论文标题
部分可观测时空混沌系统的无模型预测
RB2: Robotic Manipulation Benchmarking with a Twist
论文作者
论文摘要
基准提供了一种使用客观性能指标比较算法的科学方法。良好的基准测试有两个特征:(a)它们对于许多研究小组应该广泛有用; (b)它们应产生可重现的发现。在机器人操纵研究中,可重复性和广泛可访问性之间存在权衡。如果基准测试限制性(固定的硬件,对象),则数字是可重现的,但设置变得不那么通用。另一方面,基准可能是一组松散的协议(例如对象集),但是设置的基本变化使得结果不可复制。在本文中,我们将机器人操作作为最新算法实现进行了重新构想,以及通常的一组任务和实验协议。增加的基线实现将提供一种在新的本地机器人设置中轻松重新创建SOTA数字的方法,从而在现有方法和新工作之间提供可信的相对排名。但是,这些本地排名可能在不同的设置之间有所不同。为了解决此问题,我们建立了一种在实验室之间汇总实验数据的机制,因此我们为现有(和拟议的)SOTA算法建立了一个单一的全球排名。我们的基准为基于排名的机器人基准(RB2)的基准,对受临床验证的南安普敦手部评估程序启发的任务进行了评估。我们的基准测试跨越了两个不同的实验室,并揭示了几个令人惊讶的发现。例如,诸如开环行为克隆,胜过更复杂的模型(例如闭环,RNN,离线-RL等)之类的极为简单的基线,这些模型是该领域首选的。我们希望我们的研究人员将使用RB2来提高研究的质量和严格。
Benchmarks offer a scientific way to compare algorithms using objective performance metrics. Good benchmarks have two features: (a) they should be widely useful for many research groups; (b) and they should produce reproducible findings. In robotic manipulation research, there is a trade-off between reproducibility and broad accessibility. If the benchmark is kept restrictive (fixed hardware, objects), the numbers are reproducible but the setup becomes less general. On the other hand, a benchmark could be a loose set of protocols (e.g. object sets) but the underlying variation in setups make the results non-reproducible. In this paper, we re-imagine benchmarking for robotic manipulation as state-of-the-art algorithmic implementations, alongside the usual set of tasks and experimental protocols. The added baseline implementations will provide a way to easily recreate SOTA numbers in a new local robotic setup, thus providing credible relative rankings between existing approaches and new work. However, these local rankings could vary between different setups. To resolve this issue, we build a mechanism for pooling experimental data between labs, and thus we establish a single global ranking for existing (and proposed) SOTA algorithms.
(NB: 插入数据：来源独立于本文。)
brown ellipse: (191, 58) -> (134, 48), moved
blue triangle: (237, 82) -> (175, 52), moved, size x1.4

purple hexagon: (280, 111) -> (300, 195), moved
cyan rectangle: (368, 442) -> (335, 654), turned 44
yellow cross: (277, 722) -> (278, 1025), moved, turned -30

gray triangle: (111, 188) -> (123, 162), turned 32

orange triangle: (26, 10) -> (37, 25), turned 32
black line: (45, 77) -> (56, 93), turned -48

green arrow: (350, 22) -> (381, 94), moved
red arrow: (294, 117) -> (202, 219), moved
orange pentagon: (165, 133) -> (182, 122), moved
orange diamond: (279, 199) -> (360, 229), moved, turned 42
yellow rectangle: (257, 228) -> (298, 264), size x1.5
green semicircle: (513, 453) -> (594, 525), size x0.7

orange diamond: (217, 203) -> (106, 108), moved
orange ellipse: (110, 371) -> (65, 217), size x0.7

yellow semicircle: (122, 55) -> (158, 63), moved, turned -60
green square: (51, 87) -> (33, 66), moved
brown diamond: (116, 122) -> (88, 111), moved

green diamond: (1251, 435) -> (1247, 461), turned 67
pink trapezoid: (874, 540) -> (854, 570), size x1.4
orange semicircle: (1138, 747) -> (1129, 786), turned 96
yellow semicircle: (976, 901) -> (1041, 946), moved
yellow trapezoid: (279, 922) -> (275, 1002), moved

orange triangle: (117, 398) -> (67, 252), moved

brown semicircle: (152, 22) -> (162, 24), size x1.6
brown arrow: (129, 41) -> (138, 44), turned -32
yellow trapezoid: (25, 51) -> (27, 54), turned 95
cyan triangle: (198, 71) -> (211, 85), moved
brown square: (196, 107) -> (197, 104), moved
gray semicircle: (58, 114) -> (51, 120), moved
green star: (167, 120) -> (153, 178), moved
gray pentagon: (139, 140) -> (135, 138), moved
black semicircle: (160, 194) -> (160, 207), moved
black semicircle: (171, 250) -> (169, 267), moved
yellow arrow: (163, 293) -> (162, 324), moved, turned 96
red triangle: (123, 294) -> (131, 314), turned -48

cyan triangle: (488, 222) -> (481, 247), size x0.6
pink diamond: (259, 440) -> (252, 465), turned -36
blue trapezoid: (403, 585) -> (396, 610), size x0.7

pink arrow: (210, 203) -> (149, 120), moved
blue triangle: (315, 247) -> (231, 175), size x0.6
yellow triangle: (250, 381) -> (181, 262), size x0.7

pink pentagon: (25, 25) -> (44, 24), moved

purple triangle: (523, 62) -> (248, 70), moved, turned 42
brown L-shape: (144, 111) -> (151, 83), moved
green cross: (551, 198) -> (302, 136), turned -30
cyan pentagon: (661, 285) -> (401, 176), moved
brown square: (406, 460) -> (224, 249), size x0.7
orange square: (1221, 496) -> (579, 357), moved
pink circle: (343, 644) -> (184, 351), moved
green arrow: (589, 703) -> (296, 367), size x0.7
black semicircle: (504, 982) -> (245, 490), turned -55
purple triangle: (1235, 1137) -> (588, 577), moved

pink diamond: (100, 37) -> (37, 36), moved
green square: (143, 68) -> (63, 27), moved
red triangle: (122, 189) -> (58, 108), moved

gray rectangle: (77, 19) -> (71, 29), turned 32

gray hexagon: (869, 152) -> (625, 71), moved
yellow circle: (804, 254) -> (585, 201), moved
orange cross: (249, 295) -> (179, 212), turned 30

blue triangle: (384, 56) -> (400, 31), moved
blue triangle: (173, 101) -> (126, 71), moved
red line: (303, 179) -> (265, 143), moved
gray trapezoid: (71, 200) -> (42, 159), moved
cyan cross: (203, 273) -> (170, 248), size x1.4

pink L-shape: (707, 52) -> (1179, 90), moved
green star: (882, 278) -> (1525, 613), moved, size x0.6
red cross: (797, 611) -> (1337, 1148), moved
Our benchmark, called Ranking-Based Robotics Benchmark (RB2), is evaluated on tasks that are inspired from clinically validated Southampton Hand Assessment Procedures. Our benchmark was run across two different labs and reveals several surprising findings. For example, extremely simple baselines like open-loop behavior cloning, outperform more complicated models (e.g. closed loop, RNN, Offline-RL, etc.) that are preferred by the field. We hope our fellow researchers will use RB2 to improve their research's quality and rigor.